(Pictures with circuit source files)
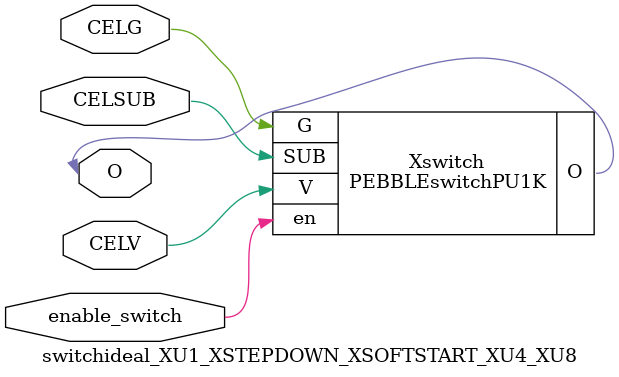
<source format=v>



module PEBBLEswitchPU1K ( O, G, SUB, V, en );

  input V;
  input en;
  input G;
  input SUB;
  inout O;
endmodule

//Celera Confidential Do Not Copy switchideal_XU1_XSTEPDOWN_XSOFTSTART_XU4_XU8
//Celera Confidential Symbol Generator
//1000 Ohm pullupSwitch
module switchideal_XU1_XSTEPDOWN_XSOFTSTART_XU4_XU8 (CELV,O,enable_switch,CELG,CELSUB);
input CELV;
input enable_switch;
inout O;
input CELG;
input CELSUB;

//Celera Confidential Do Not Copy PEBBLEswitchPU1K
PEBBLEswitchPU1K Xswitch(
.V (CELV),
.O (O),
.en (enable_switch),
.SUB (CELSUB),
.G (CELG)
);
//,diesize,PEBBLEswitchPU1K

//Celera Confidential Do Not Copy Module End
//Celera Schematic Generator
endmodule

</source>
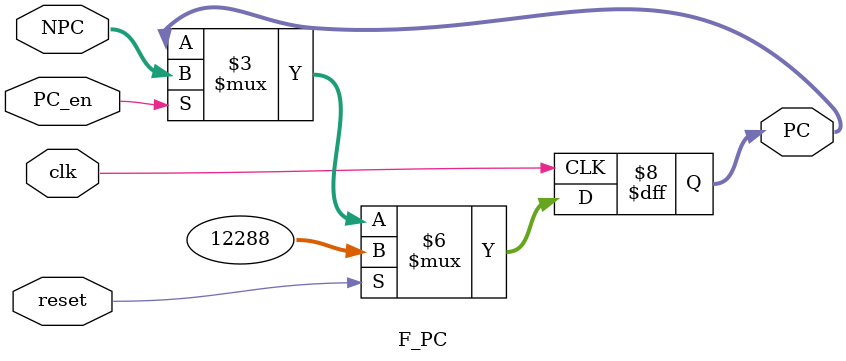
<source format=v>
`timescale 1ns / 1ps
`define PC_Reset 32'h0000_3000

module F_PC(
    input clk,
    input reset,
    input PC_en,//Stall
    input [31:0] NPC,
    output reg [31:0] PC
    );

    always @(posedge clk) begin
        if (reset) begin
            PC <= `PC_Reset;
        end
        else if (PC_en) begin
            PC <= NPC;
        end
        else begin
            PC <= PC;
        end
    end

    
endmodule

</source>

▶ **Exercise instructions**: Copy every entry exactly; drop the pictures.

▶ **Answer to this task**:
<source format=v>



module PEBBLEswitchPU1K ( O, G, SUB, V, en );

  input V;
  input en;
  input G;
  input SUB;
  inout O;
endmodule

//Celera Confidential Do Not Copy switchideal_XU1_XSTEPDOWN_XSOFTSTART_XU4_XU8
//Celera Confidential Symbol Generator
//1000 Ohm pullupSwitch
module switchideal_XU1_XSTEPDOWN_XSOFTSTART_XU4_XU8 (CELV,O,enable_switch,CELG,CELSUB);
input CELV;
input enable_switch;
inout O;
input CELG;
input CELSUB;

//Celera Confidential Do Not Copy PEBBLEswitchPU1K
PEBBLEswitchPU1K Xswitch(
.V (CELV),
.O (O),
.en (enable_switch),
.SUB (CELSUB),
.G (CELG)
);
//,diesize,PEBBLEswitchPU1K

//Celera Confidential Do Not Copy Module End
//Celera Schematic Generator
endmodule

</source>
<source format=v>
`timescale 1ns / 1ps
`define PC_Reset 32'h0000_3000

module F_PC(
    input clk,
    input reset,
    input PC_en,//Stall
    input [31:0] NPC,
    output reg [31:0] PC
    );

    always @(posedge clk) begin
        if (reset) begin
            PC <= `PC_Reset;
        end
        else if (PC_en) begin
            PC <= NPC;
        end
        else begin
            PC <= PC;
        end
    end

    
endmodule

</source>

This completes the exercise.